Dia tidak memiliki apa pun untuk mendukung kata-katanya, tetapi untuk beberapa alasan kata-kata itu menenangkan Tiffania untuk pertama kalinya dalam waktu yang lama.
“Jangan pernah bilang kamu tidak punya tempat untuk berpaling. Kamu punya mereka. Dan mereka semua sangat mencintai Tiffa.”
“Kamu benar.”
Tiffania menyeka air matanya dan menempel pada Saito.
“Wow!”
“Kau tahu, Saito?”
“Apa?”
“Aku mencintaimu. Terima kasih.”
Tiffania tiba-tiba mencium pipinya. Saito panik.
“Apa?”
Tiffania memperhatikan reaksinya, menyadari apa yang baru saja dia katakan dan tersipu.
“Tidak, tidak seperti itu! Aku selalu mengatakan apapun yang kupikirkan. Tidak dalam pengertian ini…”
Tiffania mengerang.
“Jika kamu mengatakan apa yang kamu pikirkan maka… kamu benar-benar mencintaiku… Bagiku hanya ada Louise.”
Telinga panjang Tiffania terkulai. Dia sepertinya khawatir.
“Ah, yah, ragu-ragu. Kita ada di mana kita berada, kita memiliki apa yang kita miliki. Senang kita bersama.”
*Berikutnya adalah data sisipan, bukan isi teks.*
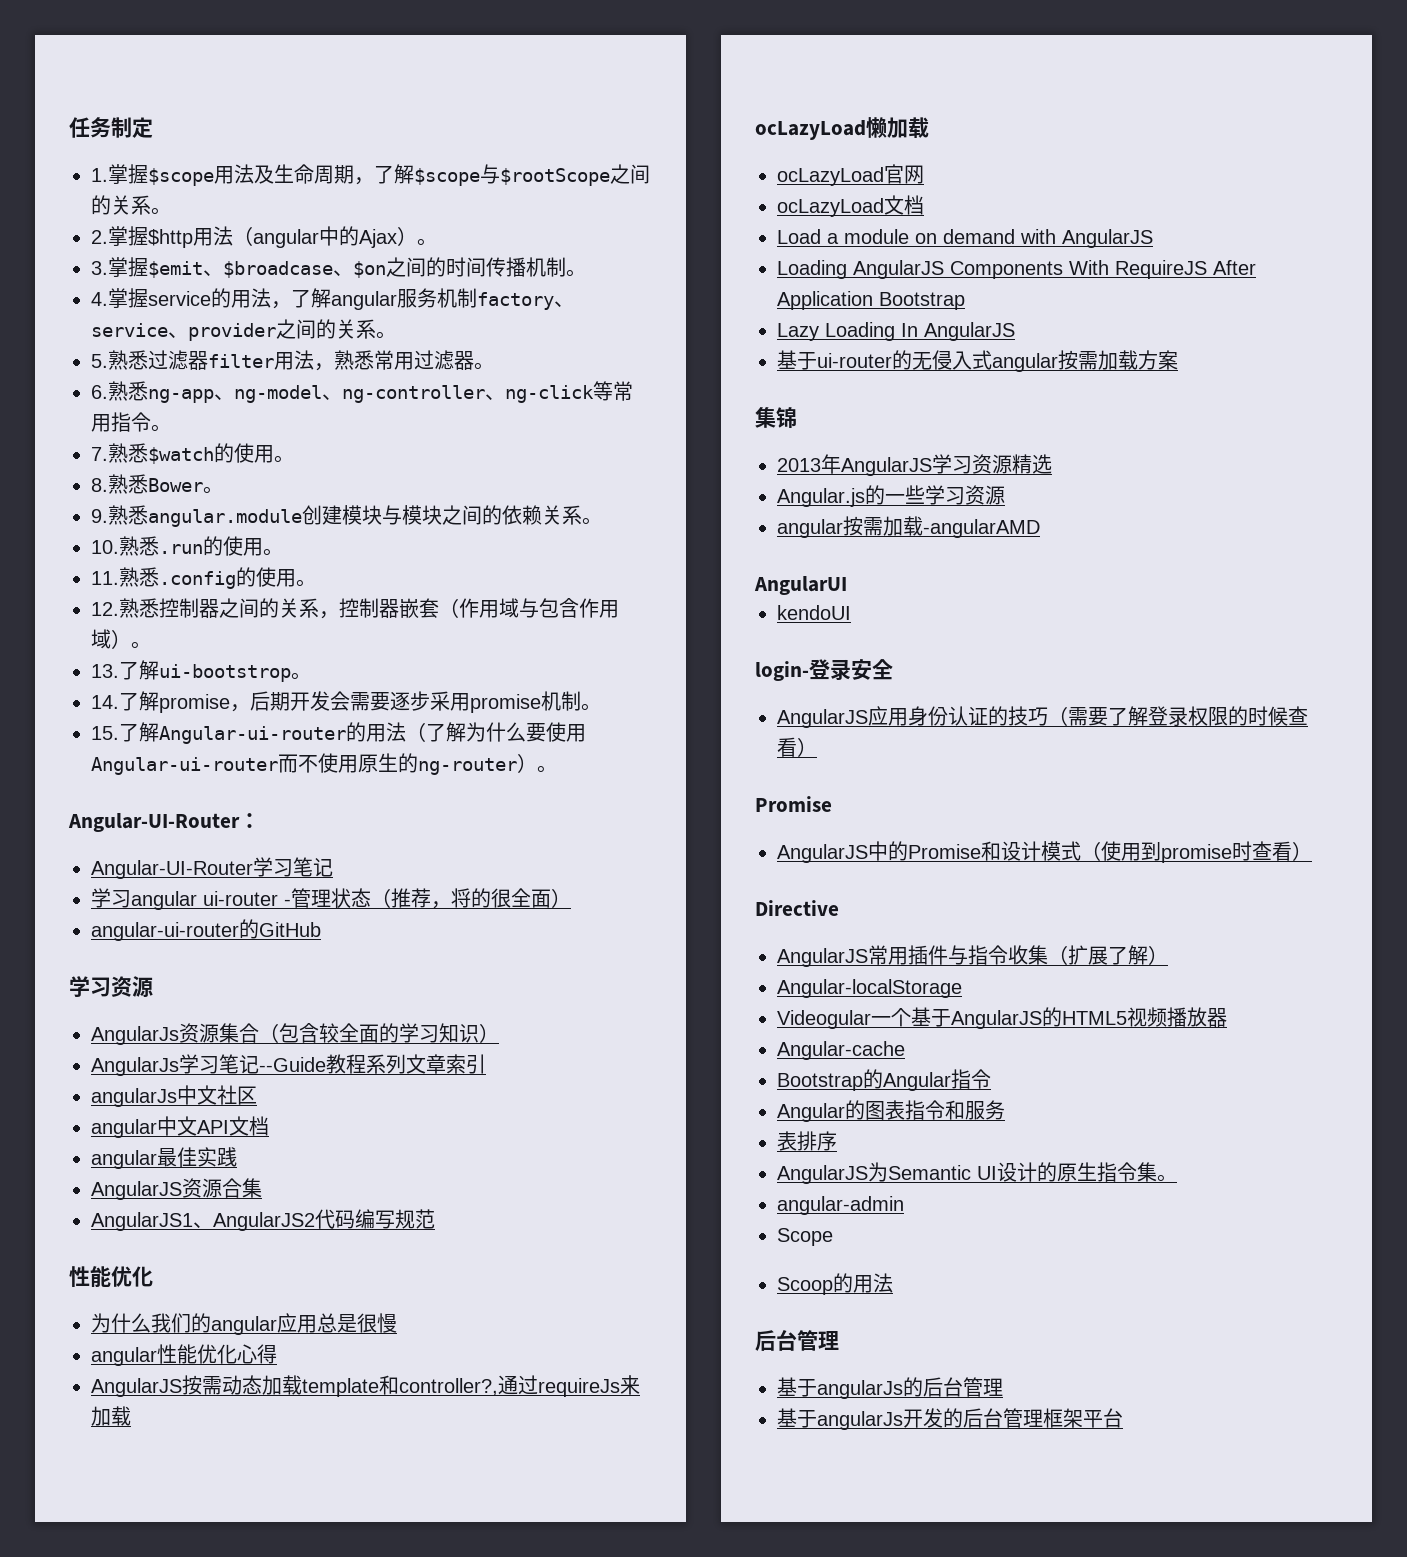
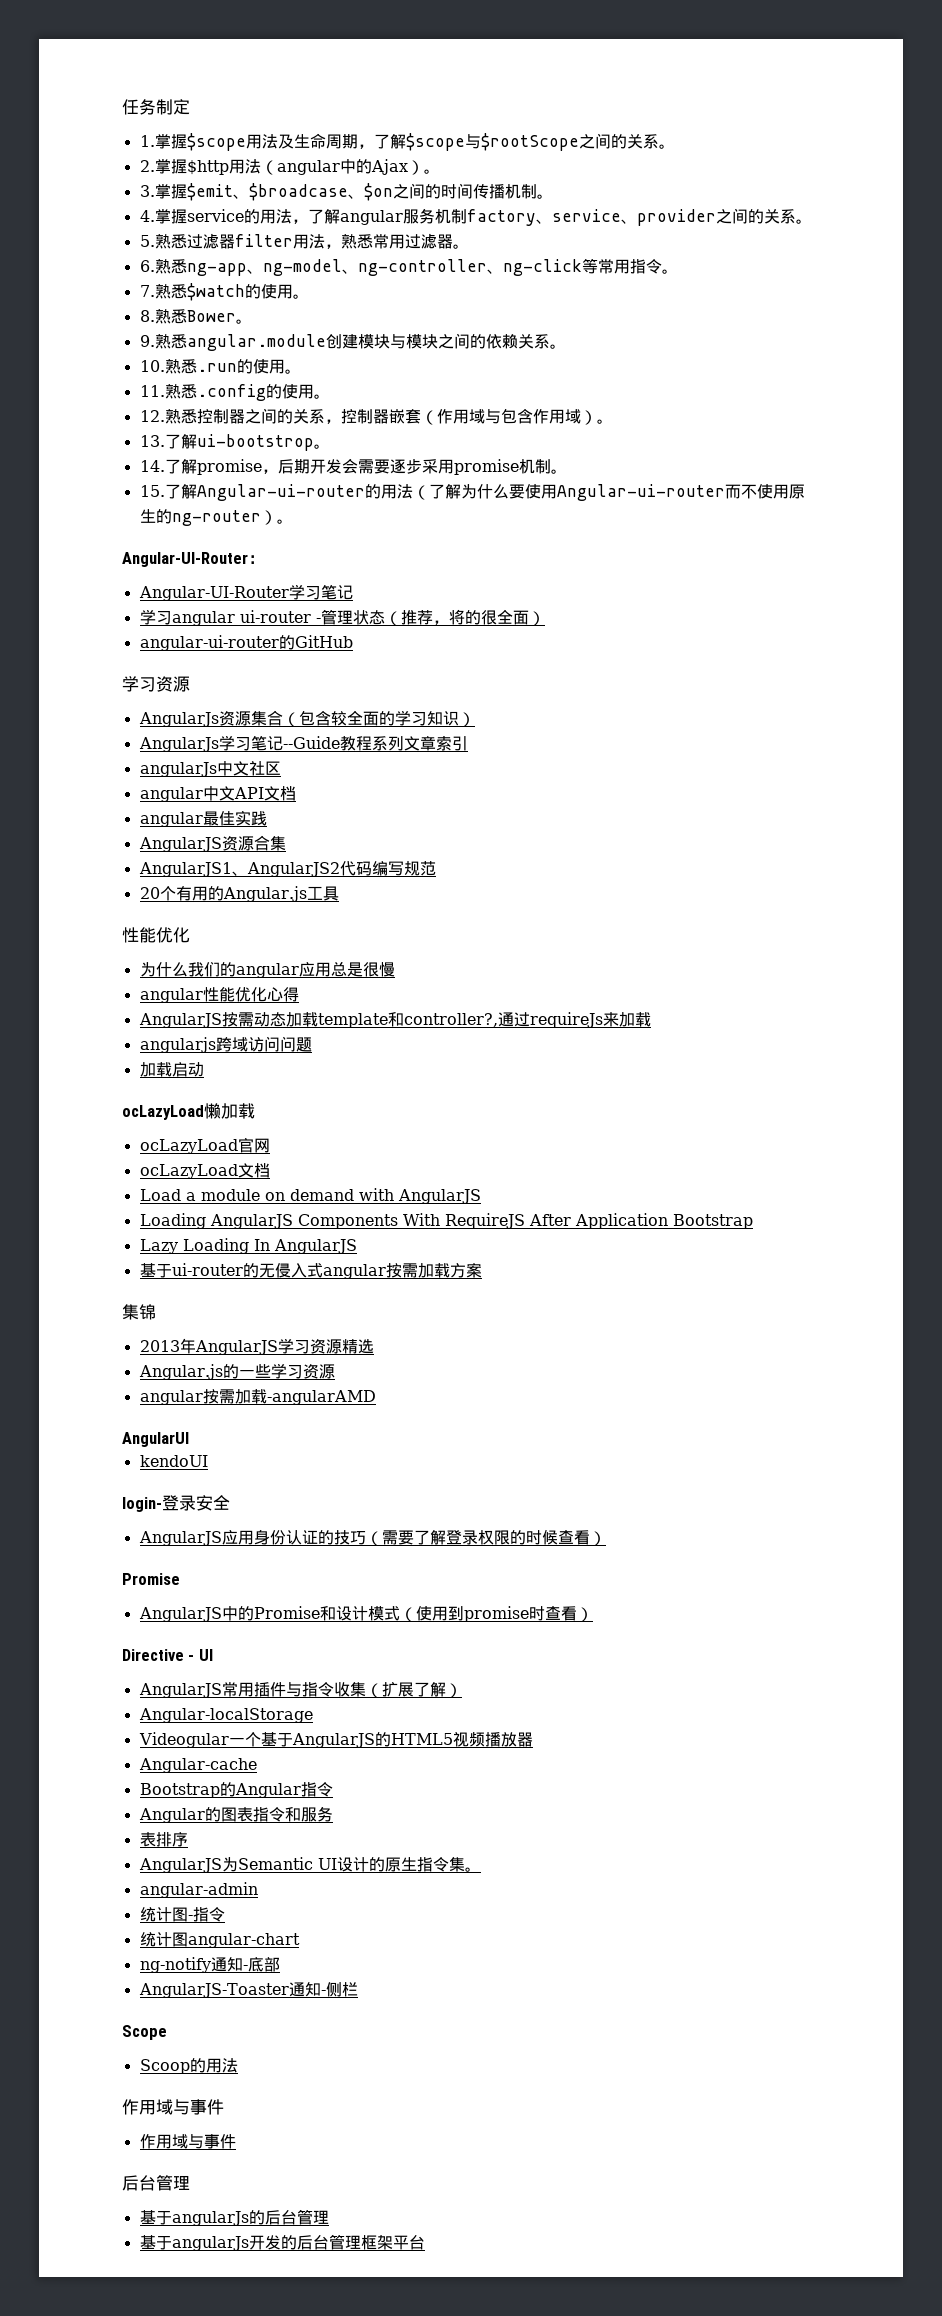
(435, 1219) none -> [139,886,339,902] // 20个有用的Angular.js工具
(131, 1416) none -> [139,1036,312,1053] [139,1062,204,1077] // angularjs跨域访问问题 // 加载启动
(839, 908) none -> [188,1649,213,1661] - UI
[777,1228,833,1246] [777,1273,893,1295] Scope // Scoop的用法 -> [139,1907,225,1922] [139,1932,300,1948] [139,1957,280,1973] [138,1982,358,1998] [122,2025,167,2040] [139,2058,238,2074] [122,2099,224,2115] [139,2134,236,2149] 统计图-指令 // 统计图angular-chart // ng-notify通知-底部 // AngularJS-Toaster通知-侧栏 // Scope // Scoop的用法 // 作用域与事件 // 作用域与事件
Tiffania yang serius mengangguk pada kata-kata Saito. Dia masih menempel padanya, jadi benda ajaib dengan kelembutan marshmallow dan ukuran melon ditekan padanya.
Kedekatan Tiffania ini membuat Saito percaya diri.
Ini aneh.
Tidak peduli seberapa putus asa situasinya, seorang gadis cantik di sisinya dapat membuat segalanya menjadi lebih baik.
Kami menyerah. Apa lagi yang bisa kami lakukan? Tidak ada apa-apa. pikir Saito yang berbaring di samping Tiffania.